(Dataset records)
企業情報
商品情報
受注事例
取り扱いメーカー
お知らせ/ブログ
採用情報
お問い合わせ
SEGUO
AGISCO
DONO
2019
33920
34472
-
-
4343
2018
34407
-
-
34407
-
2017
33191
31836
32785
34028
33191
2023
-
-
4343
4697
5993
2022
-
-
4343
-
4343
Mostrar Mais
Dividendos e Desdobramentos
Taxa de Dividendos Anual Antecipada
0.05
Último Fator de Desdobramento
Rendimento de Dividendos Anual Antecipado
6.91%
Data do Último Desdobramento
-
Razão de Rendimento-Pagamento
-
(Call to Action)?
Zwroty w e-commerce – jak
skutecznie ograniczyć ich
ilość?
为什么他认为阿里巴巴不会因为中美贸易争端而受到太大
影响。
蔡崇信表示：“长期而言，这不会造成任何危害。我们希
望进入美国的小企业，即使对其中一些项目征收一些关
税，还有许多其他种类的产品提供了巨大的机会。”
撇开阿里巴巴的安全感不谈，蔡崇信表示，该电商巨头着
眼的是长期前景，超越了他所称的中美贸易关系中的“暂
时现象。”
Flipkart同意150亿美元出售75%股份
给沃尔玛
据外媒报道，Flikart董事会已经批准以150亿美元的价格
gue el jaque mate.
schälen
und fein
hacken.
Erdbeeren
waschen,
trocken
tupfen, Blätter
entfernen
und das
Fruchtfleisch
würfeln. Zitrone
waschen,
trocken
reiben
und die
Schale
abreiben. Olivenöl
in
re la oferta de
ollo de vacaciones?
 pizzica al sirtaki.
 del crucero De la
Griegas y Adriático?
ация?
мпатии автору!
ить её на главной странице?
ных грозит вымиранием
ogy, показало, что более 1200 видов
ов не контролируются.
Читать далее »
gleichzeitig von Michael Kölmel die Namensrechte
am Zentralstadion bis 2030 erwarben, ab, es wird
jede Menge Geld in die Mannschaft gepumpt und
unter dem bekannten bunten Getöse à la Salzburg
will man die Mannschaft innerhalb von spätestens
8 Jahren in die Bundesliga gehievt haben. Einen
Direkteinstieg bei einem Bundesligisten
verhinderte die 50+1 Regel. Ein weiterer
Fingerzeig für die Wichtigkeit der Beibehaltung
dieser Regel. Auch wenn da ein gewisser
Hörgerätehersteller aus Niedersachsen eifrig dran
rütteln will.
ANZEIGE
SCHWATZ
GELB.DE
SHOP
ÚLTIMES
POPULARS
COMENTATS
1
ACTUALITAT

**Task statement**
What's needed is every entry, returned word for word.

**Task answer**
企業情報
商品情報
受注事例
取り扱いメーカー
お知らせ/ブログ
採用情報
お問い合わせ
SEGUO
AGISCO
DONO
2019
33920
34472
-
-
4343
2018
34407
-
-
34407
-
2017
33191
31836
32785
34028
33191
2023
-
-
4343
4697
5993
2022
-
-
4343
-
4343
Mostrar Mais
Dividendos e Desdobramentos
Taxa de Dividendos Anual Antecipada
0.05
Último Fator de Desdobramento
Rendimento de Dividendos Anual Antecipado
6.91%
Data do Último Desdobramento
-
Razão de Rendimento-Pagamento
-
(Call to Action)?
Zwroty w e-commerce – jak
skutecznie ograniczyć ich
ilość?
为什么他认为阿里巴巴不会因为中美贸易争端而受到太大
影响。
蔡崇信表示：“长期而言，这不会造成任何危害。我们希
望进入美国的小企业，即使对其中一些项目征收一些关
税，还有许多其他种类的产品提供了巨大的机会。”
撇开阿里巴巴的安全感不谈，蔡崇信表示，该电商巨头着
眼的是长期前景，超越了他所称的中美贸易关系中的“暂
时现象。”
Flipkart同意150亿美元出售75%股份
给沃尔玛
据外媒报道，Flikart董事会已经批准以150亿美元的价格
gue el jaque mate.
schälen
und fein
hacken.
Erdbeeren
waschen,
trocken
tupfen, Blätter
entfernen
und das
Fruchtfleisch
würfeln. Zitrone
waschen,
trocken
reiben
und die
Schale
abreiben. Olivenöl
in
re la oferta de
ollo de vacaciones?
 pizzica al sirtaki.
 del crucero De la
Griegas y Adriático?
ация?
мпатии автору!
ить её на главной странице?
ных грозит вымиранием
ogy, показало, что более 1200 видов
ов не контролируются.
Читать далее »
gleichzeitig von Michael Kölmel die Namensrechte
am Zentralstadion bis 2030 erwarben, ab, es wird
jede Menge Geld in die Mannschaft gepumpt und
unter dem bekannten bunten Getöse à la Salzburg
will man die Mannschaft innerhalb von spätestens
8 Jahren in die Bundesliga gehievt haben. Einen
Direkteinstieg bei einem Bundesligisten
verhinderte die 50+1 Regel. Ein weiterer
Fingerzeig für die Wichtigkeit der Beibehaltung
dieser Regel. Auch wenn da ein gewisser
Hörgerätehersteller aus Niedersachsen eifrig dran
rütteln will.
ANZEIGE
SCHWATZ
GELB.DE
SHOP
ÚLTIMES
POPULARS
COMENTATS
1
ACTUALITAT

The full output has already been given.